= Work request =
Reproduce every line of the records below word for word, with no changes.

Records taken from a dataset
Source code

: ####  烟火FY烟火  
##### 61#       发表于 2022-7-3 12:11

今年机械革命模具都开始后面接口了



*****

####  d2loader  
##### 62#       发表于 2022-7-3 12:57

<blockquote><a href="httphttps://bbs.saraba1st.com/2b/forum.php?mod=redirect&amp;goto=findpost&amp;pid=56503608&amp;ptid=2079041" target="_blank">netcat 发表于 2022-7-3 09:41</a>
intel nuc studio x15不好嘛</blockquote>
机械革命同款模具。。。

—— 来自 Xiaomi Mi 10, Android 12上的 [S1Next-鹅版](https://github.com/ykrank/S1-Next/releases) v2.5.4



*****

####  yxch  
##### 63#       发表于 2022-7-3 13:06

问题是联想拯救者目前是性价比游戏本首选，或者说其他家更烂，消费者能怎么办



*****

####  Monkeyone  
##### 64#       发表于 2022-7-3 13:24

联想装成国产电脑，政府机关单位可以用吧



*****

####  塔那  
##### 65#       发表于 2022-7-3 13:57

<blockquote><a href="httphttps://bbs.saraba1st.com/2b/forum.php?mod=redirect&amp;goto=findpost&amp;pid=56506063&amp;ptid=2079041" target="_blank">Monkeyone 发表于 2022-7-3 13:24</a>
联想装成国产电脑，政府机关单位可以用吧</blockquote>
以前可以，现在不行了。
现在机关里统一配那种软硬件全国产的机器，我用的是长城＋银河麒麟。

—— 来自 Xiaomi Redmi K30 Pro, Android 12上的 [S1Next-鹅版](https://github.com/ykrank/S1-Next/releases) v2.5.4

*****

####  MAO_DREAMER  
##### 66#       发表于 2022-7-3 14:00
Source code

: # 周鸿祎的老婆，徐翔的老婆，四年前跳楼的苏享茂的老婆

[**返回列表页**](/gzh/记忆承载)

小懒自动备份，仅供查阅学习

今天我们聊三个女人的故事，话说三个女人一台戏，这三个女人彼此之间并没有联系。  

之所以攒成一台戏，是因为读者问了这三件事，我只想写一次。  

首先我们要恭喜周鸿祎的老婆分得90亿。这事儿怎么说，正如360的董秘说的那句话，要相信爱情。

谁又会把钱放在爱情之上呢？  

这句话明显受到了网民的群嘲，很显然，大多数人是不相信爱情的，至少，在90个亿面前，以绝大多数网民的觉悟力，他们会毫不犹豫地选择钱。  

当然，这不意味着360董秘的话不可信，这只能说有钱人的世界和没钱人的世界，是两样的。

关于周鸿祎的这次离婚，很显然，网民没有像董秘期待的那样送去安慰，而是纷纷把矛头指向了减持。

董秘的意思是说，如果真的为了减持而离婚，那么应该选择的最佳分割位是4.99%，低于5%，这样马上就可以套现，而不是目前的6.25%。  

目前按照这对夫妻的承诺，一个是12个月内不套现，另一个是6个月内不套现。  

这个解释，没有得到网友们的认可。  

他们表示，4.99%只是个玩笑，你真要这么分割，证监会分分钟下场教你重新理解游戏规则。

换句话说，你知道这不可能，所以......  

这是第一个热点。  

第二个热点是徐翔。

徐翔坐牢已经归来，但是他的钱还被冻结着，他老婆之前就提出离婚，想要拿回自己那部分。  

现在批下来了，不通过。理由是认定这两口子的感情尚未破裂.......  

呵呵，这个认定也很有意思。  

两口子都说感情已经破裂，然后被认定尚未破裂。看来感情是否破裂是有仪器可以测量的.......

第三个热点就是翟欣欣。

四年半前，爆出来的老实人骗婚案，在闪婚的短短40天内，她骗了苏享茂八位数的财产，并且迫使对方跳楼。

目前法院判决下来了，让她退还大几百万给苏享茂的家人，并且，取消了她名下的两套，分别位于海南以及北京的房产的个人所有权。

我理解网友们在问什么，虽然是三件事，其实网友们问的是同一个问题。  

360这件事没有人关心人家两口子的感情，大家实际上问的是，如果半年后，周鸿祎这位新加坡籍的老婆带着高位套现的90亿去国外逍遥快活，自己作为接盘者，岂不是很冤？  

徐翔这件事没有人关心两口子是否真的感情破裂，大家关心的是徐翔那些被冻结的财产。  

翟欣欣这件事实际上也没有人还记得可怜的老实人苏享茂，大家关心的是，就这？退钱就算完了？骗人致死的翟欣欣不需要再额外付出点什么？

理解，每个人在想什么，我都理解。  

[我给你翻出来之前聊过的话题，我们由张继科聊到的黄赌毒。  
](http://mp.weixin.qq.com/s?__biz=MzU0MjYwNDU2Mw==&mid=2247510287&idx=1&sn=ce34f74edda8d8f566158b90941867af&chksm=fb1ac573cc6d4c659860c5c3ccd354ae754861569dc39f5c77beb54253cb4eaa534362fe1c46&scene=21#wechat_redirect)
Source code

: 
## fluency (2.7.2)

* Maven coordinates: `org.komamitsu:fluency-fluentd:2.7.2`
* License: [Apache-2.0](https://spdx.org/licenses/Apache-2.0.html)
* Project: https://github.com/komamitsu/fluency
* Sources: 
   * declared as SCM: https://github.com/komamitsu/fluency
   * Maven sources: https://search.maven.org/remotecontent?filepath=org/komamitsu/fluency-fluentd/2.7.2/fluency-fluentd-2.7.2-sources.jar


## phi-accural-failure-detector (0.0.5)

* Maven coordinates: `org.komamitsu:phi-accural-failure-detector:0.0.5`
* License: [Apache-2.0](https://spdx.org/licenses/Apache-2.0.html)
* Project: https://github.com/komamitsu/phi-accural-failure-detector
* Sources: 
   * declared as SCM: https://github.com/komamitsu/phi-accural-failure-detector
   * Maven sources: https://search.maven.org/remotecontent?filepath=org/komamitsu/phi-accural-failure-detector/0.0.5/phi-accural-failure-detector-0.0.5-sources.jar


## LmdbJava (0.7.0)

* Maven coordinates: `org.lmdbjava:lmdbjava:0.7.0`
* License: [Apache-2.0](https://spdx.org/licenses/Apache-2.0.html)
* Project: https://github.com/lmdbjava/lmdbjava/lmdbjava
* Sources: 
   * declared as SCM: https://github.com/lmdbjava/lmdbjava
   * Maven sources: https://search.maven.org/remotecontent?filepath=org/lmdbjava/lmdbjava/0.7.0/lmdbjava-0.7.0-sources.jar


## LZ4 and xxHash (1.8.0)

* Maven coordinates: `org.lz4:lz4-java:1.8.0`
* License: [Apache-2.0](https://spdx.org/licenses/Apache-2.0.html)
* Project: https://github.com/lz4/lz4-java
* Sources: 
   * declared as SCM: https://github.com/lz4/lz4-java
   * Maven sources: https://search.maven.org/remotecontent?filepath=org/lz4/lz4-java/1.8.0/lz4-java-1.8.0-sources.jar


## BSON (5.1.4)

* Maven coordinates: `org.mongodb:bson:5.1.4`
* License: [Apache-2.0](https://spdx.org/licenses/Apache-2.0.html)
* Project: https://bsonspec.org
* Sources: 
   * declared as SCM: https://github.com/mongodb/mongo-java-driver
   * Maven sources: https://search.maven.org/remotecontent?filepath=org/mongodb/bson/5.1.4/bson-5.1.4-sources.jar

= Task output =
Source code

: ####  烟火FY烟火  
##### 61#       发表于 2022-7-3 12:11

今年机械革命模具都开始后面接口了



*****

####  d2loader  
##### 62#       发表于 2022-7-3 12:57

<blockquote><a href="httphttps://bbs.saraba1st.com/2b/forum.php?mod=redirect&amp;goto=findpost&amp;pid=56503608&amp;ptid=2079041" target="_blank">netcat 发表于 2022-7-3 09:41</a>
intel nuc studio x15不好嘛</blockquote>
机械革命同款模具。。。

—— 来自 Xiaomi Mi 10, Android 12上的 [S1Next-鹅版](https://github.com/ykrank/S1-Next/releases) v2.5.4



*****

####  yxch  
##### 63#       发表于 2022-7-3 13:06

问题是联想拯救者目前是性价比游戏本首选，或者说其他家更烂，消费者能怎么办



*****

####  Monkeyone  
##### 64#       发表于 2022-7-3 13:24

联想装成国产电脑，政府机关单位可以用吧



*****

####  塔那  
##### 65#       发表于 2022-7-3 13:57

<blockquote><a href="httphttps://bbs.saraba1st.com/2b/forum.php?mod=redirect&amp;goto=findpost&amp;pid=56506063&amp;ptid=2079041" target="_blank">Monkeyone 发表于 2022-7-3 13:24</a>
联想装成国产电脑，政府机关单位可以用吧</blockquote>
以前可以，现在不行了。
现在机关里统一配那种软硬件全国产的机器，我用的是长城＋银河麒麟。

—— 来自 Xiaomi Redmi K30 Pro, Android 12上的 [S1Next-鹅版](https://github.com/ykrank/S1-Next/releases) v2.5.4

*****

####  MAO_DREAMER  
##### 66#       发表于 2022-7-3 14:00
Source code

: # 周鸿祎的老婆，徐翔的老婆，四年前跳楼的苏享茂的老婆

[**返回列表页**](/gzh/记忆承载)

小懒自动备份，仅供查阅学习

今天我们聊三个女人的故事，话说三个女人一台戏，这三个女人彼此之间并没有联系。  

之所以攒成一台戏，是因为读者问了这三件事，我只想写一次。  

首先我们要恭喜周鸿祎的老婆分得90亿。这事儿怎么说，正如360的董秘说的那句话，要相信爱情。

谁又会把钱放在爱情之上呢？  

这句话明显受到了网民的群嘲，很显然，大多数人是不相信爱情的，至少，在90个亿面前，以绝大多数网民的觉悟力，他们会毫不犹豫地选择钱。  

当然，这不意味着360董秘的话不可信，这只能说有钱人的世界和没钱人的世界，是两样的。

关于周鸿祎的这次离婚，很显然，网民没有像董秘期待的那样送去安慰，而是纷纷把矛头指向了减持。

董秘的意思是说，如果真的为了减持而离婚，那么应该选择的最佳分割位是4.99%，低于5%，这样马上就可以套现，而不是目前的6.25%。  

目前按照这对夫妻的承诺，一个是12个月内不套现，另一个是6个月内不套现。  

这个解释，没有得到网友们的认可。  

他们表示，4.99%只是个玩笑，你真要这么分割，证监会分分钟下场教你重新理解游戏规则。

换句话说，你知道这不可能，所以......  

这是第一个热点。  

第二个热点是徐翔。

徐翔坐牢已经归来，但是他的钱还被冻结着，他老婆之前就提出离婚，想要拿回自己那部分。  

现在批下来了，不通过。理由是认定这两口子的感情尚未破裂.......  

呵呵，这个认定也很有意思。  

两口子都说感情已经破裂，然后被认定尚未破裂。看来感情是否破裂是有仪器可以测量的.......

第三个热点就是翟欣欣。

四年半前，爆出来的老实人骗婚案，在闪婚的短短40天内，她骗了苏享茂八位数的财产，并且迫使对方跳楼。

目前法院判决下来了，让她退还大几百万给苏享茂的家人，并且，取消了她名下的两套，分别位于海南以及北京的房产的个人所有权。

我理解网友们在问什么，虽然是三件事，其实网友们问的是同一个问题。  

360这件事没有人关心人家两口子的感情，大家实际上问的是，如果半年后，周鸿祎这位新加坡籍的老婆带着高位套现的90亿去国外逍遥快活，自己作为接盘者，岂不是很冤？  

徐翔这件事没有人关心两口子是否真的感情破裂，大家关心的是徐翔那些被冻结的财产。  

翟欣欣这件事实际上也没有人还记得可怜的老实人苏享茂，大家关心的是，就这？退钱就算完了？骗人致死的翟欣欣不需要再额外付出点什么？

理解，每个人在想什么，我都理解。  

[我给你翻出来之前聊过的话题，我们由张继科聊到的黄赌毒。  
](http://mp.weixin.qq.com/s?__biz=MzU0MjYwNDU2Mw==&mid=2247510287&idx=1&sn=ce34f74edda8d8f566158b90941867af&chksm=fb1ac573cc6d4c659860c5c3ccd354ae754861569dc39f5c77beb54253cb4eaa534362fe1c46&scene=21#wechat_redirect)
Source code

: 
## fluency (2.7.2)

* Maven coordinates: `org.komamitsu:fluency-fluentd:2.7.2`
* License: [Apache-2.0](https://spdx.org/licenses/Apache-2.0.html)
* Project: https://github.com/komamitsu/fluency
* Sources: 
   * declared as SCM: https://github.com/komamitsu/fluency
   * Maven sources: https://search.maven.org/remotecontent?filepath=org/komamitsu/fluency-fluentd/2.7.2/fluency-fluentd-2.7.2-sources.jar


## phi-accural-failure-detector (0.0.5)

* Maven coordinates: `org.komamitsu:phi-accural-failure-detector:0.0.5`
* License: [Apache-2.0](https://spdx.org/licenses/Apache-2.0.html)
* Project: https://github.com/komamitsu/phi-accural-failure-detector
* Sources: 
   * declared as SCM: https://github.com/komamitsu/phi-accural-failure-detector
   * Maven sources: https://search.maven.org/remotecontent?filepath=org/komamitsu/phi-accural-failure-detector/0.0.5/phi-accural-failure-detector-0.0.5-sources.jar


## LmdbJava (0.7.0)

* Maven coordinates: `org.lmdbjava:lmdbjava:0.7.0`
* License: [Apache-2.0](https://spdx.org/licenses/Apache-2.0.html)
* Project: https://github.com/lmdbjava/lmdbjava/lmdbjava
* Sources: 
   * declared as SCM: https://github.com/lmdbjava/lmdbjava
   * Maven sources: https://search.maven.org/remotecontent?filepath=org/lmdbjava/lmdbjava/0.7.0/lmdbjava-0.7.0-sources.jar


## LZ4 and xxHash (1.8.0)

* Maven coordinates: `org.lz4:lz4-java:1.8.0`
* License: [Apache-2.0](https://spdx.org/licenses/Apache-2.0.html)
* Project: https://github.com/lz4/lz4-java
* Sources: 
   * declared as SCM: https://github.com/lz4/lz4-java
   * Maven sources: https://search.maven.org/remotecontent?filepath=org/lz4/lz4-java/1.8.0/lz4-java-1.8.0-sources.jar


## BSON (5.1.4)

* Maven coordinates: `org.mongodb:bson:5.1.4`
* License: [Apache-2.0](https://spdx.org/licenses/Apache-2.0.html)
* Project: https://bsonspec.org
* Sources: 
   * declared as SCM: https://github.com/mongodb/mongo-java-driver
   * Maven sources: https://search.maven.org/remotecontent?filepath=org/mongodb/bson/5.1.4/bson-5.1.4-sources.jar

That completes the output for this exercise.